- **What to work on**: Copy out every line of the material below word for word, without changing anything.

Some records
***
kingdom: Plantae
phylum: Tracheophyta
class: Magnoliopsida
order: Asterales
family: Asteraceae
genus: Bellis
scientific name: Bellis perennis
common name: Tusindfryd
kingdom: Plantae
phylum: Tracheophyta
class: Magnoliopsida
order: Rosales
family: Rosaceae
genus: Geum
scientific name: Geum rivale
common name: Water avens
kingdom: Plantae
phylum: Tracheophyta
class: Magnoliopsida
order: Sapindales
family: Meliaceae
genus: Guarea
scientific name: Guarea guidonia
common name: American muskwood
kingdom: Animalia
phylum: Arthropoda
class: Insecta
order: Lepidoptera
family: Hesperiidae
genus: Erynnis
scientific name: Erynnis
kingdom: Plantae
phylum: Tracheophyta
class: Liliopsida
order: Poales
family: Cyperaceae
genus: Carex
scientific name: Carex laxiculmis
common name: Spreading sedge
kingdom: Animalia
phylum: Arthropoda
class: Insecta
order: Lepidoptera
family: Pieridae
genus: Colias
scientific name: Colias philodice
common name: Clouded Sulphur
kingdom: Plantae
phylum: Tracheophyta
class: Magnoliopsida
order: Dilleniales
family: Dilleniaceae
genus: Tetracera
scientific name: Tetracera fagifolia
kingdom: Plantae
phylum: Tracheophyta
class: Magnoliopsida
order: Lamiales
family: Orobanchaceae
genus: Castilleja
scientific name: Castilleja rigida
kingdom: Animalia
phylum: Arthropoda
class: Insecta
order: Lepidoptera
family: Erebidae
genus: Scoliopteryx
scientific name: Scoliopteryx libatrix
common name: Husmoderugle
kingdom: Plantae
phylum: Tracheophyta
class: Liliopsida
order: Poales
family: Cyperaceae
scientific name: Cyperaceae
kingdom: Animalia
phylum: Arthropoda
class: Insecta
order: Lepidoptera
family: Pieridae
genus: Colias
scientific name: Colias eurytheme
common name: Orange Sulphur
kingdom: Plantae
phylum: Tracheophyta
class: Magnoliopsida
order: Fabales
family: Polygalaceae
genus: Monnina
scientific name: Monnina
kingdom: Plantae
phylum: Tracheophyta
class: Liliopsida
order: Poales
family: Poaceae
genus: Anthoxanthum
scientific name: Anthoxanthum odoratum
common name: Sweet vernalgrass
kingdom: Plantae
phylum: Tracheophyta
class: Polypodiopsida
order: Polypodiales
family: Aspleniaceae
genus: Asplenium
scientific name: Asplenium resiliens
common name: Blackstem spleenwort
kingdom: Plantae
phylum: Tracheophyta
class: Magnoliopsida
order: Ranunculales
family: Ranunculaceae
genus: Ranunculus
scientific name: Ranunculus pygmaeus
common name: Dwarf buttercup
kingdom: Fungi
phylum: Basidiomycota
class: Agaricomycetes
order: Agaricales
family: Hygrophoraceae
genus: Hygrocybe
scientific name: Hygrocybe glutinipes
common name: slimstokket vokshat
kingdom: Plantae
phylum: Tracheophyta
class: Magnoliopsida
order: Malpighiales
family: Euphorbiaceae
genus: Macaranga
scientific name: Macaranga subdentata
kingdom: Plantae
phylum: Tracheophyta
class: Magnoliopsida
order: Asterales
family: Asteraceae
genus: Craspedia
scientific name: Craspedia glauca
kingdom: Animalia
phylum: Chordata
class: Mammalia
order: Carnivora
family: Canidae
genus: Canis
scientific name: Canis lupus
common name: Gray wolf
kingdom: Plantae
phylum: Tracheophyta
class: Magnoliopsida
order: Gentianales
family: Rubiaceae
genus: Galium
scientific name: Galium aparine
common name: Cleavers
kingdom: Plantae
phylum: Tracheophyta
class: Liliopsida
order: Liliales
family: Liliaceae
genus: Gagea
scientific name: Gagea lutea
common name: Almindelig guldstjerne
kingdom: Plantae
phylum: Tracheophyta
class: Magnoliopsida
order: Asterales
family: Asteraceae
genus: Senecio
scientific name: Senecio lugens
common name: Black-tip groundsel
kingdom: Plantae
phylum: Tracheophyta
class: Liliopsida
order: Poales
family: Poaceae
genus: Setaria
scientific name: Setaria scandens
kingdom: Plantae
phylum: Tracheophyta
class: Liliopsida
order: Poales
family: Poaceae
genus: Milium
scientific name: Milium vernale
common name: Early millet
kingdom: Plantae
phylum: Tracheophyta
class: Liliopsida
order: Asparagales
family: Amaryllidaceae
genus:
***
- **Correct result**:
kingdom: Plantae
phylum: Tracheophyta
class: Magnoliopsida
order: Asterales
family: Asteraceae
genus: Bellis
scientific name: Bellis perennis
common name: Tusindfryd
kingdom: Plantae
phylum: Tracheophyta
class: Magnoliopsida
order: Rosales
family: Rosaceae
genus: Geum
scientific name: Geum rivale
common name: Water avens
kingdom: Plantae
phylum: Tracheophyta
class: Magnoliopsida
order: Sapindales
family: Meliaceae
genus: Guarea
scientific name: Guarea guidonia
common name: American muskwood
kingdom: Animalia
phylum: Arthropoda
class: Insecta
order: Lepidoptera
family: Hesperiidae
genus: Erynnis
scientific name: Erynnis
kingdom: Plantae
phylum: Tracheophyta
class: Liliopsida
order: Poales
family: Cyperaceae
genus: Carex
scientific name: Carex laxiculmis
common name: Spreading sedge
kingdom: Animalia
phylum: Arthropoda
class: Insecta
order: Lepidoptera
family: Pieridae
genus: Colias
scientific name: Colias philodice
common name: Clouded Sulphur
kingdom: Plantae
phylum: Tracheophyta
class: Magnoliopsida
order: Dilleniales
family: Dilleniaceae
genus: Tetracera
scientific name: Tetracera fagifolia
kingdom: Plantae
phylum: Tracheophyta
class: Magnoliopsida
order: Lamiales
family: Orobanchaceae
genus: Castilleja
scientific name: Castilleja rigida
kingdom: Animalia
phylum: Arthropoda
class: Insecta
order: Lepidoptera
family: Erebidae
genus: Scoliopteryx
scientific name: Scoliopteryx libatrix
common name: Husmoderugle
kingdom: Plantae
phylum: Tracheophyta
class: Liliopsida
order: Poales
family: Cyperaceae
scientific name: Cyperaceae
kingdom: Animalia
phylum: Arthropoda
class: Insecta
order: Lepidoptera
family: Pieridae
genus: Colias
scientific name: Colias eurytheme
common name: Orange Sulphur
kingdom: Plantae
phylum: Tracheophyta
class: Magnoliopsida
order: Fabales
family: Polygalaceae
genus: Monnina
scientific name: Monnina
kingdom: Plantae
phylum: Tracheophyta
class: Liliopsida
order: Poales
family: Poaceae
genus: Anthoxanthum
scientific name: Anthoxanthum odoratum
common name: Sweet vernalgrass
kingdom: Plantae
phylum: Tracheophyta
class: Polypodiopsida
order: Polypodiales
family: Aspleniaceae
genus: Asplenium
scientific name: Asplenium resiliens
common name: Blackstem spleenwort
kingdom: Plantae
phylum: Tracheophyta
class: Magnoliopsida
order: Ranunculales
family: Ranunculaceae
genus: Ranunculus
scientific name: Ranunculus pygmaeus
common name: Dwarf buttercup
kingdom: Fungi
phylum: Basidiomycota
class: Agaricomycetes
order: Agaricales
family: Hygrophoraceae
genus: Hygrocybe
scientific name: Hygrocybe glutinipes
common name: slimstokket vokshat
kingdom: Plantae
phylum: Tracheophyta
class: Magnoliopsida
order: Malpighiales
family: Euphorbiaceae
genus: Macaranga
scientific name: Macaranga subdentata
kingdom: Plantae
phylum: Tracheophyta
class: Magnoliopsida
order: Asterales
family: Asteraceae
genus: Craspedia
scientific name: Craspedia glauca
kingdom: Animalia
phylum: Chordata
class: Mammalia
order: Carnivora
family: Canidae
genus: Canis
scientific name: Canis lupus
common name: Gray wolf
kingdom: Plantae
phylum: Tracheophyta
class: Magnoliopsida
order: Gentianales
family: Rubiaceae
genus: Galium
scientific name: Galium aparine
common name: Cleavers
kingdom: Plantae
phylum: Tracheophyta
class: Liliopsida
order: Liliales
family: Liliaceae
genus: Gagea
scientific name: Gagea lutea
common name: Almindelig guldstjerne
kingdom: Plantae
phylum: Tracheophyta
class: Magnoliopsida
order: Asterales
family: Asteraceae
genus: Senecio
scientific name: Senecio lugens
common name: Black-tip groundsel
kingdom: Plantae
phylum: Tracheophyta
class: Liliopsida
order: Poales
family: Poaceae
genus: Setaria
scientific name: Setaria scandens
kingdom: Plantae
phylum: Tracheophyta
class: Liliopsida
order: Poales
family: Poaceae
genus: Milium
scientific name: Milium vernale
common name: Early millet
kingdom: Plantae
phylum: Tracheophyta
class: Liliopsida
order: Asparagales
family: Amaryllidaceae
genus:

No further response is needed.